- _Input data_

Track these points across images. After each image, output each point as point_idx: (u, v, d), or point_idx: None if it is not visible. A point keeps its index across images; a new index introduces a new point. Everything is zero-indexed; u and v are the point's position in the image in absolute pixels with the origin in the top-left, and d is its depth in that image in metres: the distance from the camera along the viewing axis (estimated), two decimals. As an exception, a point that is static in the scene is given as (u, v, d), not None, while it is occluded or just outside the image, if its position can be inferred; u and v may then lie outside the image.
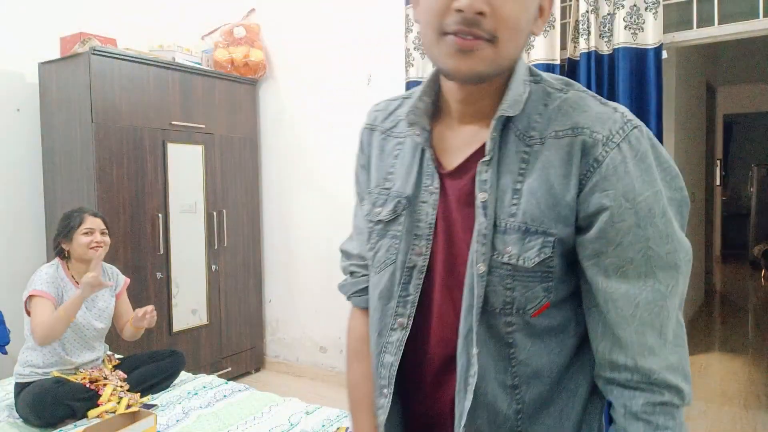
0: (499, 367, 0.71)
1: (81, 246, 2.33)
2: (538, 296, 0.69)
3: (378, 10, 3.39)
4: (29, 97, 3.24)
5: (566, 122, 0.69)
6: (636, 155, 0.67)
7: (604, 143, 0.66)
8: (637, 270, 0.66)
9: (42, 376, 2.25)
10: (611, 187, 0.65)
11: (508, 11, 0.65)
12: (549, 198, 0.68)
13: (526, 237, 0.68)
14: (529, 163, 0.70)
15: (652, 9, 2.53)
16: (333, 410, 2.22)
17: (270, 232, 3.98)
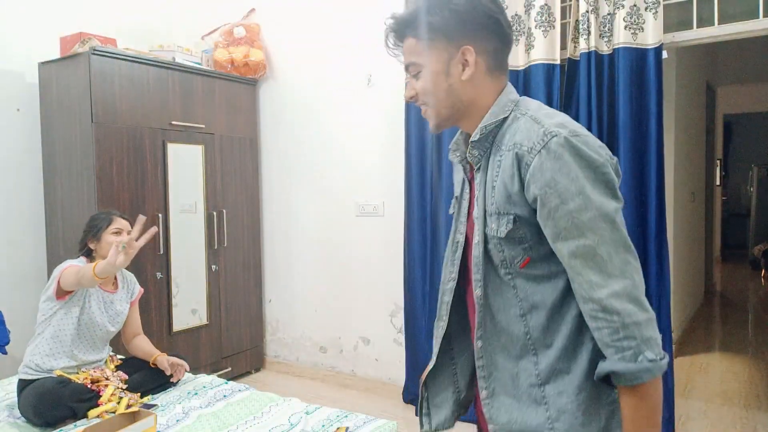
0: (509, 303, 1.02)
1: (109, 245, 2.33)
2: (519, 254, 1.00)
3: (378, 10, 3.39)
4: (29, 97, 3.25)
5: (511, 140, 0.99)
6: (552, 156, 0.92)
7: (529, 152, 0.95)
8: (569, 233, 0.92)
9: (46, 373, 2.26)
10: (537, 180, 0.93)
11: (421, 89, 1.07)
12: (504, 191, 0.98)
13: (498, 217, 1.00)
14: (500, 167, 1.00)
15: (652, 9, 2.53)
16: (333, 410, 2.21)
17: (270, 232, 3.99)
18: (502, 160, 0.99)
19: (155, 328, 3.25)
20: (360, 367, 3.63)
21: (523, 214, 0.96)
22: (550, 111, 1.01)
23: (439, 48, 1.02)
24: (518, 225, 0.97)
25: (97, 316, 2.35)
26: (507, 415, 1.03)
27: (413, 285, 3.23)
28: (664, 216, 2.62)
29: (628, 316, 0.88)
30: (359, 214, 3.55)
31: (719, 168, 7.18)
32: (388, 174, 3.40)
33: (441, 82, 1.03)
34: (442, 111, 1.05)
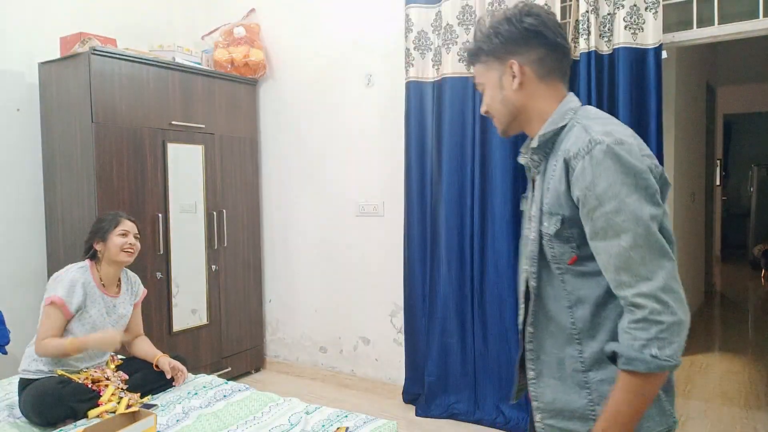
0: (558, 295, 1.12)
1: (115, 246, 2.35)
2: (567, 251, 1.09)
3: (378, 10, 3.39)
4: (29, 97, 3.24)
5: (565, 146, 1.08)
6: (594, 162, 1.01)
7: (574, 157, 1.04)
8: (605, 233, 1.00)
9: (47, 373, 2.26)
10: (579, 183, 1.03)
11: (486, 104, 1.22)
12: (555, 193, 1.09)
13: (550, 216, 1.09)
14: (554, 171, 1.10)
15: (652, 9, 2.53)
16: (333, 410, 2.21)
17: (270, 232, 3.99)
18: (556, 164, 1.09)
19: (155, 328, 3.25)
20: (360, 367, 3.63)
21: (569, 215, 1.06)
22: (605, 119, 1.11)
23: (492, 67, 1.18)
24: (565, 225, 1.07)
25: (98, 322, 2.35)
26: (552, 395, 1.15)
27: (413, 285, 3.23)
28: (664, 216, 2.62)
29: (652, 313, 0.95)
30: (359, 214, 3.55)
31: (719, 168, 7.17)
32: (388, 174, 3.40)
33: (497, 94, 1.18)
34: (503, 118, 1.20)
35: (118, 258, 2.37)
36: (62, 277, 2.32)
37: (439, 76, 3.07)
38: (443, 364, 3.12)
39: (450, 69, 3.02)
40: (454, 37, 3.01)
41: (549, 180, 1.11)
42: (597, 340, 1.08)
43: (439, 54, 3.07)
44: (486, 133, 2.93)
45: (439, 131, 3.05)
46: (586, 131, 1.05)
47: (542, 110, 1.15)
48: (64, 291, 2.27)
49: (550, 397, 1.15)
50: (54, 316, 2.25)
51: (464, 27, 2.99)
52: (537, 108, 1.15)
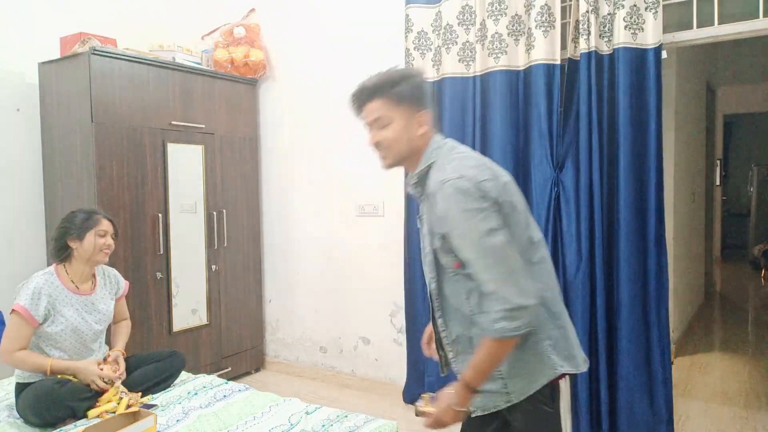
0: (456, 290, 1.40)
1: (92, 246, 2.29)
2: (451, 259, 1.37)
3: (378, 10, 3.39)
4: (29, 97, 3.25)
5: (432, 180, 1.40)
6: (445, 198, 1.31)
7: (434, 193, 1.35)
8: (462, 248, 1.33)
9: (43, 377, 2.25)
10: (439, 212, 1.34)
11: (385, 138, 1.44)
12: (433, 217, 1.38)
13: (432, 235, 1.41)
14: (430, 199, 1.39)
15: (652, 9, 2.53)
16: (333, 410, 2.21)
17: (270, 232, 3.99)
18: (430, 194, 1.38)
19: (155, 328, 3.25)
20: (360, 367, 3.63)
21: (445, 233, 1.33)
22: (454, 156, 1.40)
23: (404, 109, 1.42)
24: (444, 240, 1.35)
25: (77, 323, 2.30)
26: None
27: (413, 285, 3.23)
28: (663, 216, 2.62)
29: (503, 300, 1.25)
30: (359, 214, 3.55)
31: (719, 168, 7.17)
32: (388, 174, 3.37)
33: (404, 134, 1.42)
34: (399, 156, 1.44)
35: (95, 258, 2.31)
36: (27, 285, 2.26)
37: (439, 76, 3.07)
38: (443, 364, 3.12)
39: (450, 69, 3.02)
40: (454, 37, 3.01)
41: (429, 206, 1.39)
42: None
43: (439, 54, 3.07)
44: (485, 133, 2.93)
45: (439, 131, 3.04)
46: (441, 170, 1.36)
47: (423, 149, 1.44)
48: (28, 300, 2.21)
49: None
50: (19, 325, 2.20)
51: (464, 27, 2.99)
52: (422, 147, 1.43)
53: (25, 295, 2.23)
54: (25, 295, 2.23)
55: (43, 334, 2.26)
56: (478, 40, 2.93)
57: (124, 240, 3.09)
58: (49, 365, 2.21)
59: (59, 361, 2.24)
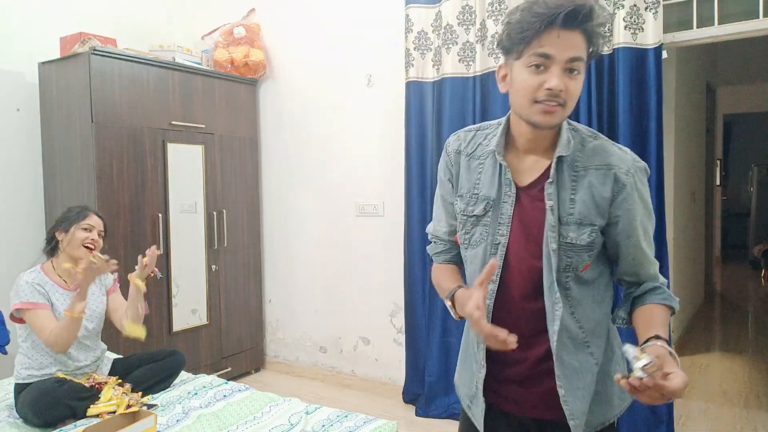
0: (564, 300, 1.16)
1: (76, 240, 2.29)
2: (585, 260, 1.16)
3: (378, 10, 3.39)
4: (29, 97, 3.25)
5: (602, 161, 1.16)
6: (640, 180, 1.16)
7: (626, 173, 1.14)
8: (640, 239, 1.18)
9: (41, 378, 2.25)
10: (630, 200, 1.15)
11: (573, 89, 1.09)
12: (592, 203, 1.14)
13: (580, 227, 1.14)
14: (577, 182, 1.15)
15: (652, 9, 2.53)
16: (333, 410, 2.21)
17: (270, 232, 3.99)
18: (586, 177, 1.15)
19: (155, 328, 3.25)
20: (360, 367, 3.63)
21: (602, 224, 1.15)
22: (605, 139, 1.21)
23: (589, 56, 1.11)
24: (596, 234, 1.15)
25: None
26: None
27: (413, 285, 3.23)
28: (663, 216, 2.62)
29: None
30: (359, 214, 3.55)
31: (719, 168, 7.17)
32: (388, 174, 3.40)
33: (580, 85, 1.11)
34: (568, 115, 1.13)
35: (77, 253, 2.30)
36: (18, 284, 2.26)
37: (439, 76, 3.07)
38: (443, 364, 3.12)
39: (450, 69, 3.02)
40: (454, 37, 3.01)
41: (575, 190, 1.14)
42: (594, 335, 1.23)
43: (439, 54, 3.07)
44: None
45: (439, 131, 3.05)
46: (621, 149, 1.18)
47: None
48: (25, 294, 2.22)
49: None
50: (39, 315, 2.20)
51: (464, 27, 2.99)
52: None
53: (20, 293, 2.23)
54: (20, 293, 2.23)
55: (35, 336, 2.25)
56: (478, 40, 2.93)
57: (124, 240, 3.09)
58: (66, 313, 2.15)
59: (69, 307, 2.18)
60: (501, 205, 1.20)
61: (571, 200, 1.14)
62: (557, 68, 1.05)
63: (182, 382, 2.55)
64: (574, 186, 1.14)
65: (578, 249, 1.14)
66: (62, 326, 2.18)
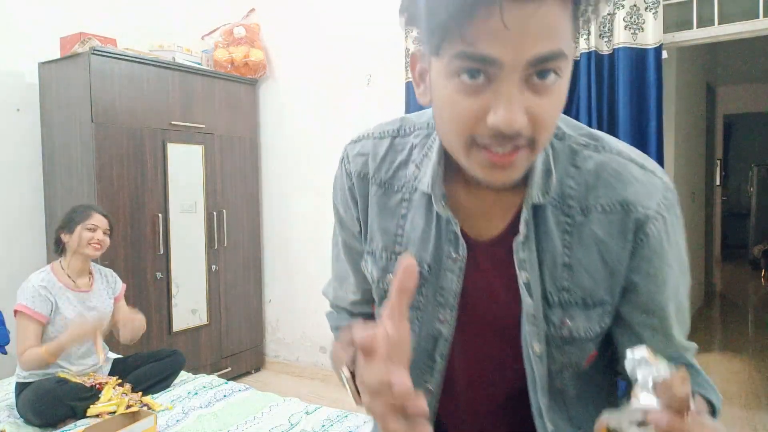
0: (557, 405, 0.75)
1: (81, 240, 2.30)
2: (590, 350, 0.73)
3: (378, 10, 3.39)
4: (29, 97, 3.24)
5: (612, 195, 0.68)
6: (672, 222, 0.70)
7: (654, 217, 0.68)
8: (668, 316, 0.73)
9: (42, 377, 2.25)
10: (657, 257, 0.69)
11: (547, 114, 0.58)
12: (603, 270, 0.69)
13: (585, 310, 0.70)
14: (572, 236, 0.69)
15: (652, 9, 2.53)
16: (333, 410, 2.21)
17: (270, 232, 3.98)
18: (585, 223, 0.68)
19: (155, 328, 3.25)
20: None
21: (616, 301, 0.71)
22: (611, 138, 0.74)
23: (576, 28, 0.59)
24: (609, 318, 0.72)
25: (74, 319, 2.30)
26: None
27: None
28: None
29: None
30: (359, 214, 3.54)
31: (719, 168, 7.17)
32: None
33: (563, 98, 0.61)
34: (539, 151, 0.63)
35: (83, 251, 2.32)
36: (25, 285, 2.28)
37: (439, 76, 3.06)
38: (443, 364, 3.11)
39: (450, 69, 3.02)
40: (454, 37, 3.00)
41: (570, 247, 0.69)
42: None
43: (439, 54, 3.07)
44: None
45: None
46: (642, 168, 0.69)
47: None
48: (28, 298, 2.23)
49: None
50: (28, 326, 2.21)
51: (464, 27, 2.99)
52: None
53: (24, 294, 2.25)
54: (24, 294, 2.25)
55: (46, 335, 2.27)
56: (478, 40, 2.93)
57: (124, 240, 3.09)
58: (44, 351, 2.17)
59: (50, 345, 2.20)
60: (441, 276, 0.74)
61: (564, 266, 0.69)
62: (511, 80, 0.55)
63: (182, 382, 2.55)
64: (568, 241, 0.69)
65: (581, 342, 0.71)
66: (33, 357, 2.19)
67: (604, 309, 0.70)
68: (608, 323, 0.71)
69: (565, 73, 0.58)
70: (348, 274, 0.87)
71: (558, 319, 0.70)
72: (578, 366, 0.74)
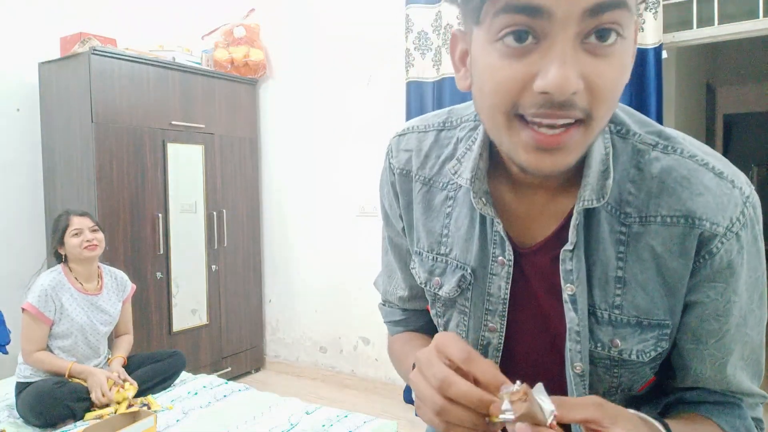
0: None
1: (74, 248, 2.32)
2: (646, 375, 0.67)
3: (378, 10, 3.39)
4: (29, 97, 3.24)
5: (676, 205, 0.59)
6: (752, 240, 0.60)
7: (723, 234, 0.58)
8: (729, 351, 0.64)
9: (44, 377, 2.25)
10: (721, 280, 0.60)
11: (607, 82, 0.50)
12: (662, 288, 0.61)
13: (639, 331, 0.62)
14: (628, 246, 0.61)
15: (652, 9, 2.53)
16: (333, 410, 2.21)
17: (270, 232, 3.99)
18: (642, 233, 0.60)
19: (155, 328, 3.25)
20: (360, 367, 3.63)
21: (677, 323, 0.64)
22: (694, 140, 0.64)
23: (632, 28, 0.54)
24: (668, 342, 0.64)
25: (83, 322, 2.32)
26: None
27: (413, 285, 3.22)
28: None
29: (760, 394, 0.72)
30: (359, 214, 3.55)
31: (719, 168, 7.16)
32: (388, 174, 3.39)
33: (627, 71, 0.54)
34: (597, 135, 0.55)
35: (81, 256, 2.33)
36: (36, 283, 2.30)
37: (440, 76, 3.07)
38: (443, 364, 3.11)
39: (450, 69, 3.02)
40: (454, 37, 3.00)
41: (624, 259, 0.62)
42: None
43: (439, 54, 3.07)
44: (486, 133, 2.93)
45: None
46: (719, 176, 0.59)
47: None
48: (36, 298, 2.25)
49: None
50: (33, 325, 2.24)
51: (464, 27, 2.99)
52: None
53: (33, 294, 2.27)
54: (33, 294, 2.27)
55: (51, 333, 2.29)
56: (478, 40, 2.93)
57: (124, 240, 3.09)
58: (69, 369, 2.24)
59: (77, 365, 2.27)
60: (488, 281, 0.70)
61: (618, 279, 0.62)
62: (564, 37, 0.49)
63: (182, 382, 2.55)
64: (622, 252, 0.62)
65: (633, 365, 0.65)
66: (54, 364, 2.24)
67: (662, 332, 0.62)
68: (666, 348, 0.63)
69: (628, 32, 0.50)
70: (395, 269, 0.84)
71: (607, 339, 0.64)
72: (631, 390, 0.67)
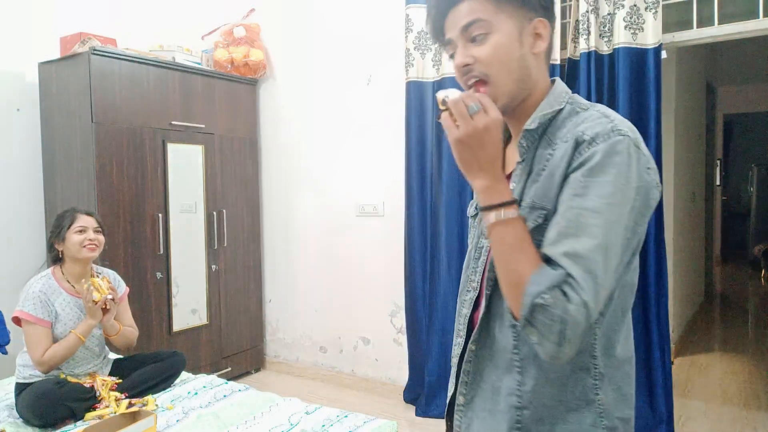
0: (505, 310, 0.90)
1: (74, 245, 2.29)
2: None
3: (378, 10, 3.39)
4: (29, 97, 3.24)
5: (573, 129, 0.88)
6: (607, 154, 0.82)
7: (590, 142, 0.84)
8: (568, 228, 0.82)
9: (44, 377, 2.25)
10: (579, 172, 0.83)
11: (482, 54, 0.89)
12: (547, 183, 0.87)
13: (530, 211, 0.87)
14: (549, 160, 0.88)
15: (652, 9, 2.53)
16: (333, 410, 2.22)
17: (270, 232, 3.99)
18: (554, 153, 0.87)
19: (155, 328, 3.25)
20: (360, 367, 3.63)
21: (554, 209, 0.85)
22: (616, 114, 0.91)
23: (509, 11, 0.89)
24: (547, 221, 0.85)
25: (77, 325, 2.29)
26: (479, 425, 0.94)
27: (413, 285, 3.23)
28: (662, 216, 2.62)
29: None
30: (359, 214, 3.55)
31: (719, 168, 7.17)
32: (388, 174, 3.40)
33: (514, 49, 0.89)
34: (509, 86, 0.90)
35: (80, 255, 2.30)
36: (26, 291, 2.27)
37: (440, 76, 3.07)
38: (443, 363, 3.12)
39: (450, 69, 3.02)
40: (454, 37, 3.00)
41: (538, 171, 0.89)
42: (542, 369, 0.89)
43: (439, 54, 3.07)
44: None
45: (439, 131, 3.05)
46: (607, 117, 0.86)
47: (542, 86, 0.94)
48: (31, 305, 2.23)
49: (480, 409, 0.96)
50: (33, 331, 2.22)
51: (464, 27, 2.99)
52: (540, 82, 0.94)
53: (25, 302, 2.24)
54: (25, 302, 2.24)
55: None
56: (478, 40, 2.93)
57: (124, 240, 3.09)
58: (78, 337, 2.24)
59: (78, 326, 2.26)
60: None
61: (532, 181, 0.89)
62: (459, 46, 0.92)
63: (182, 382, 2.55)
64: (544, 165, 0.89)
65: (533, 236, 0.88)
66: (64, 346, 2.22)
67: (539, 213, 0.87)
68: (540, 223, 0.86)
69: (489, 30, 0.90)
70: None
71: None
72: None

- _Assigned task_
From the line holding "67: (539, 213, 0.87)" down to the last line of the records above, restate each line exactly as written.

- _Response to the task_
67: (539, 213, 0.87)
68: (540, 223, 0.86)
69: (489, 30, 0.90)
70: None
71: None
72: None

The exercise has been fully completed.